▸ Task prompt
Only the stretch of the listing below that runs from the line with "non-Hodgkin's type, Low" through the line with "immunohistochemistry histopathology image" is to be printed, exactly and with both ends.

▸ Provided entries
◆ ◆ ◆ ◆
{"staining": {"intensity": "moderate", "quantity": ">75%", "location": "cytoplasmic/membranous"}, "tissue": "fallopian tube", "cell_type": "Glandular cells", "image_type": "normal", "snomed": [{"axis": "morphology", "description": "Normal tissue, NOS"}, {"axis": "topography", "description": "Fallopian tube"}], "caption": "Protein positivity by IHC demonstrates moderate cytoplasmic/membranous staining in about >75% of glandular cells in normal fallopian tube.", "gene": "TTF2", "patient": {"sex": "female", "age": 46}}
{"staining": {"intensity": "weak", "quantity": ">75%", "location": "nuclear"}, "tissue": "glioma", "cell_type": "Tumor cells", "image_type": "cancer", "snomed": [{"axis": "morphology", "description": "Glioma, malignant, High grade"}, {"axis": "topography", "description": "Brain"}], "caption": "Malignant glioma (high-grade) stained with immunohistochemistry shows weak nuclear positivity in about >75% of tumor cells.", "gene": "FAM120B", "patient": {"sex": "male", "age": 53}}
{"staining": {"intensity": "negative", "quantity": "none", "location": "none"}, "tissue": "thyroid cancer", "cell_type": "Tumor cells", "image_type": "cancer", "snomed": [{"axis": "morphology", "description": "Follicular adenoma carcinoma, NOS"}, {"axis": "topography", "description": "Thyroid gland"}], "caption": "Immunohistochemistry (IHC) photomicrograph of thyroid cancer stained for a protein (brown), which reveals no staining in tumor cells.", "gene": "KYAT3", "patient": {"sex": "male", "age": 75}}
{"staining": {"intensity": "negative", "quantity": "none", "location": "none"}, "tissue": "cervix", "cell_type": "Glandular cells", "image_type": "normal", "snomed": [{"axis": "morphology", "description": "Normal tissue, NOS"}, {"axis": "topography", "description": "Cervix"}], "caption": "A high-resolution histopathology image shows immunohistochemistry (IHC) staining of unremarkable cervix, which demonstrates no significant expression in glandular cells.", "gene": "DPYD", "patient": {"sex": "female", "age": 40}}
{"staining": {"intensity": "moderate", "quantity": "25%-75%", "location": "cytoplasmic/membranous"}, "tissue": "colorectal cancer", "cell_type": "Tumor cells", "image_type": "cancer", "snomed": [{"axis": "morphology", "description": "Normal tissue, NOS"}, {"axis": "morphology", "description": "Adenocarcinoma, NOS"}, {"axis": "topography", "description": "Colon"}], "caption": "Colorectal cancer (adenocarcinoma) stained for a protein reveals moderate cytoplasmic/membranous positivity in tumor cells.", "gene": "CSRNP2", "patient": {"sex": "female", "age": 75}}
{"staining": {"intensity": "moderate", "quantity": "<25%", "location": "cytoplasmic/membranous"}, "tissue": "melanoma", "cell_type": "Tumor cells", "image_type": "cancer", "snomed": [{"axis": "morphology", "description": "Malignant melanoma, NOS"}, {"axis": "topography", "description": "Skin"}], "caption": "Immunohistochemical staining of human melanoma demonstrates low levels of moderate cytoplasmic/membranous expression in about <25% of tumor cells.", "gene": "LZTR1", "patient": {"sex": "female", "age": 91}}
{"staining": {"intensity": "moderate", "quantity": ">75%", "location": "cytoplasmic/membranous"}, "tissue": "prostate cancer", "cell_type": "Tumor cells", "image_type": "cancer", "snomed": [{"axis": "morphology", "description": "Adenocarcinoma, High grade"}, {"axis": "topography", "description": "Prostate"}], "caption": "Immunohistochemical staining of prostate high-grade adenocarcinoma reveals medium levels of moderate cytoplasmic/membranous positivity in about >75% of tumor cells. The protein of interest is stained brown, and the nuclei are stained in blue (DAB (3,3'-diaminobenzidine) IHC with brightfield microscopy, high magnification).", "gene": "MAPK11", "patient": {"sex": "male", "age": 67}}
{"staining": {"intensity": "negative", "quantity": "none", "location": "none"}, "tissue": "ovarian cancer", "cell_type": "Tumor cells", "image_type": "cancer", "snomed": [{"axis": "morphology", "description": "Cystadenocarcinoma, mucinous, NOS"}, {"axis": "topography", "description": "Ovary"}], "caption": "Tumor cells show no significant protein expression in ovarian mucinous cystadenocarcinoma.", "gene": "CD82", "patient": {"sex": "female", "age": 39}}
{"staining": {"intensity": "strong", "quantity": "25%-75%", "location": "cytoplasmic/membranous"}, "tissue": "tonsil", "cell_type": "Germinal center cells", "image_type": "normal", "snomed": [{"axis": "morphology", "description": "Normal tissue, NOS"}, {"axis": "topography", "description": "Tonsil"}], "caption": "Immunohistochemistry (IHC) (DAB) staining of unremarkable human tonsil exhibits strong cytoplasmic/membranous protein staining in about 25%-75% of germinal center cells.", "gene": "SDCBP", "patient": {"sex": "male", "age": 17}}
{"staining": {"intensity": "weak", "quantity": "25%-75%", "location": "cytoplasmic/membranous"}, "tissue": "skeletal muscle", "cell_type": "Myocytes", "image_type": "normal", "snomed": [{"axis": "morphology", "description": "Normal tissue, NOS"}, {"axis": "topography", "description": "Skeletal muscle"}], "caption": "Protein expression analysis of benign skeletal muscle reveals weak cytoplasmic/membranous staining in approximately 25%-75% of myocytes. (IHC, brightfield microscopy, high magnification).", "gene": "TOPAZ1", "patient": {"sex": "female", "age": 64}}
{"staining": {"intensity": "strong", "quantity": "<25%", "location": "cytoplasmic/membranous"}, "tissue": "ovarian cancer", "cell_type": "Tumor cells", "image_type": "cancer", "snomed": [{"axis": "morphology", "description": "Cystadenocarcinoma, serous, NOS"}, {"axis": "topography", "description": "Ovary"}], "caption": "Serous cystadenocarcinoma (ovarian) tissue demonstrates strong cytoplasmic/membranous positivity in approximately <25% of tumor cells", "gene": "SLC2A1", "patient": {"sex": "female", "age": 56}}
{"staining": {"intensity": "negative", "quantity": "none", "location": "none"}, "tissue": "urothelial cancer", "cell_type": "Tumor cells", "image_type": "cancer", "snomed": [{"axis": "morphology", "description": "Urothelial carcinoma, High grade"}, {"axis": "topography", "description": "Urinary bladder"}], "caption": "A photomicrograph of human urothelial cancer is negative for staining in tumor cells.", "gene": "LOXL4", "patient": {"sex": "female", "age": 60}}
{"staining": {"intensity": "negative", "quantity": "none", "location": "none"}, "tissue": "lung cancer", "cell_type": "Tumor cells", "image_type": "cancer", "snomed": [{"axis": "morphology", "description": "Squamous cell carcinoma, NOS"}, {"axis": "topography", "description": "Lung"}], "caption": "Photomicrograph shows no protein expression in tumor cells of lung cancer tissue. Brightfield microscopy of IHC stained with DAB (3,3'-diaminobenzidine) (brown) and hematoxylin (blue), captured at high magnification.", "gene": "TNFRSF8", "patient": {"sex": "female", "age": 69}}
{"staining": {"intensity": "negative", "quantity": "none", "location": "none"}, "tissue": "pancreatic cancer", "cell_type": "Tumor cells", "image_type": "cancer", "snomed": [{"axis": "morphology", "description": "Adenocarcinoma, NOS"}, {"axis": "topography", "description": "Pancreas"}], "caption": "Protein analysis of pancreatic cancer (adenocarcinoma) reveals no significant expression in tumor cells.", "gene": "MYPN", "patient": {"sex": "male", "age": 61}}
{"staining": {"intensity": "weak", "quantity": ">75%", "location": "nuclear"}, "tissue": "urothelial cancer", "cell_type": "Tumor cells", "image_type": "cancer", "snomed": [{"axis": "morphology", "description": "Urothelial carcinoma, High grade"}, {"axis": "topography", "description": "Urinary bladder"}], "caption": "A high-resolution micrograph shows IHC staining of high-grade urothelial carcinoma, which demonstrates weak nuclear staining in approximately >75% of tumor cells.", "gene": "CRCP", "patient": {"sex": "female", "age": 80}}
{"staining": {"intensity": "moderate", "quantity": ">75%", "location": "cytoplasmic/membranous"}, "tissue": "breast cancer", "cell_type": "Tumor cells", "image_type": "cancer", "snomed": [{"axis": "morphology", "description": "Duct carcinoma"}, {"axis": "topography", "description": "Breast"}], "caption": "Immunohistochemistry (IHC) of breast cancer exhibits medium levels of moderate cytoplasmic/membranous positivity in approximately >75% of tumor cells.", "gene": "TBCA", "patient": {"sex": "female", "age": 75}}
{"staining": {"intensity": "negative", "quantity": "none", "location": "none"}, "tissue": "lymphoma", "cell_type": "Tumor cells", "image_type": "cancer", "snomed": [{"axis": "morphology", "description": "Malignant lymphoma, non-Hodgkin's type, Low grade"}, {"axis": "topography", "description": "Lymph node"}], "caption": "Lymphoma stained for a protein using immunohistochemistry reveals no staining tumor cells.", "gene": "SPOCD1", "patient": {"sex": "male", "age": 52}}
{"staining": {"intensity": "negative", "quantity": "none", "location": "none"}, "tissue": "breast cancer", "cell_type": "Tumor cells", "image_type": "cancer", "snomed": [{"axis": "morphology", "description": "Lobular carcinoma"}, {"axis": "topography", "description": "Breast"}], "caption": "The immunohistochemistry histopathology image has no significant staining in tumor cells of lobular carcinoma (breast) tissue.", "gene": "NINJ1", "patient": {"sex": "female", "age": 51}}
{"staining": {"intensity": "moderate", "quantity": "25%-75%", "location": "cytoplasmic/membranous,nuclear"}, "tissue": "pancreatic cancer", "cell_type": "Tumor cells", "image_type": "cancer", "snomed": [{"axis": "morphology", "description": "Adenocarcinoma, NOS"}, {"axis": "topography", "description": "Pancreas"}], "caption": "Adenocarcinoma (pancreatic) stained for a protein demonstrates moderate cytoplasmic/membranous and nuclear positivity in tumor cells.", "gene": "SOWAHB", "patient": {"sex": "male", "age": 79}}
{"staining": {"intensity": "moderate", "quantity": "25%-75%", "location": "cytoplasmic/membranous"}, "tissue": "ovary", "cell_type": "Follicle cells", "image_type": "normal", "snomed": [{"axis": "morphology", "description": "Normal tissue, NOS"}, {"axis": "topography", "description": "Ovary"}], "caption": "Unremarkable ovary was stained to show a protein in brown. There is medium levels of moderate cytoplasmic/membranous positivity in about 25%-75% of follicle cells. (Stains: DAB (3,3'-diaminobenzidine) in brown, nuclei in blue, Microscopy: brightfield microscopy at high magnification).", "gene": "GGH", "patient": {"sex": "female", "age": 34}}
◆ ◆ ◆ ◆
▸ Task solution
{"staining": {"intensity": "negative", "quantity": "none", "location": "none"}, "tissue": "lymphoma", "cell_type": "Tumor cells", "image_type": "cancer", "snomed": [{"axis": "morphology", "description": "Malignant lymphoma, non-Hodgkin's type, Low grade"}, {"axis": "topography", "description": "Lymph node"}], "caption": "Lymphoma stained for a protein using immunohistochemistry reveals no staining tumor cells.", "gene": "SPOCD1", "patient": {"sex": "male", "age": 52}}
{"staining": {"intensity": "negative", "quantity": "none", "location": "none"}, "tissue": "breast cancer", "cell_type": "Tumor cells", "image_type": "cancer", "snomed": [{"axis": "morphology", "description": "Lobular carcinoma"}, {"axis": "topography", "description": "Breast"}], "caption": "The immunohistochemistry histopathology image has no significant staining in tumor cells of lobular carcinoma (breast) tissue.", "gene": "NINJ1", "patient": {"sex": "female", "age": 51}}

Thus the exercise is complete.